À espera do imprevisível
Nathan Hermenegildo Lisboa, 28 anos, é outro que desembarcou no primeiro ano de residência junto da pandemia. De segunda a sexta-feira, das 8h às 18h, e com eventuais plantões noturnos e aos finais de semana, o médico paulista formado na Universidade Federal de Ciências da Saúde de Porto Alegre (UFCSPA) está sempre à espera do imprevisível na Emergência do HMV.
– Sempre gostei de todas as especialidades, mas nunca amei nenhuma. Na medicina de emergência, temos o resultado na hora da intervenção. Nunca cai numa rotina. Quando abre aquela porta, não sabemos o que vem. Às vezes, são coisas leves, às vezes, pacientes muito graves – descreve.
Devido ao alto risco de contaminação, as trocas de EPIs são incessantes. É necessário lavar as mãos mais de uma vez durante o atendimento de um mesmo doente. Entre primeiros atendimentos e reavaliações, Lisboa estima que possa ter de cumprir o ritual da higienização, com álcool gel ou água e sabonete, mais de uma centena de vezes em um único dia.
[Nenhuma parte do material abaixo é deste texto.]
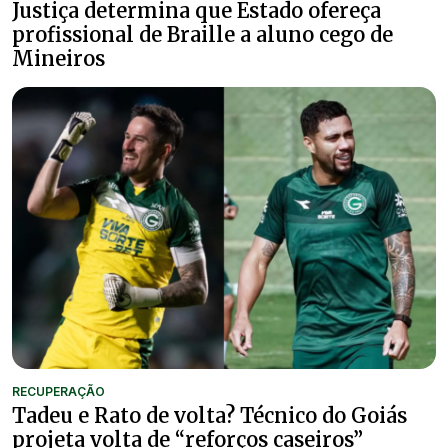
Justiça determina que Estado ofereça
profissional de Braille a aluno cego de
Mineiros
RECUPERAÇÃO
Tadeu e Rato de volta? Técnico do Goiás
projeta volta de “reforços caseiros”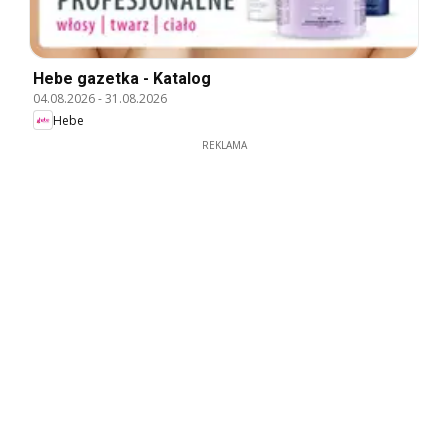
Hebe gazetka - Katalog
04.08.2026
-
31.08.2026
Hebe
REKLAMA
Microfissuras se abrem na pele, tamanho desgaste com a fricção e os desinfetantes. A máscara é o maior incômodo: dificulta a respiração, provoca suor e coceira, machuca o rosto, exige a elevação do tom de voz nas conversas, ainda mais dificultadas quando há o uso simultâneo do escudo facial. Mas Lisboa se sente grato por ter os acessórios necessários à disposição.
– Temos treinamentos semanais. Não podemos descuidar da nossa própria segurança – salienta o residente.
Ao contrário da maior parte da população, que teve a vida transformada e deve obedecer a uma série de restrições, Lisboa comenta que seguiu sua rotina – ainda que com o acréscimo de todos os riscos e traços dramáticos descritos nesta reportagem.
– Tenho de ver os pacientes, tenho de estar em contato com o vírus. É gratificante porque posso ajudar. Nunca trabalhei tanto com uma coisa tão diferente. Eu, meus preceptores, os fluxogramas do hospital, todos estão se reinventando. É frenético. A cada semana, o que achávamos que era verdade já caiu por terra.
Um dos aspectos que mais intrigam o jovem médico é que alguns pacientes com covid-19 aparentam estar bem, com poucos sintomas, mas a gravidade acaba desvendada em exames de imagem e laboratoriais. Lisboa já efetuou a entubação de doentes com suspeita de coronavírus. O procedimento impõe ao profissional um nível de responsabilidade ainda maior:
– Não que antes a entubação não precisasse ser perfeita, mas precisava ser perfeita para o paciente. Agora a entubação pode contaminar o médico e quem estiver ao redor. O sentimento de coletividade aumentou. É um reforço positivo muito bom.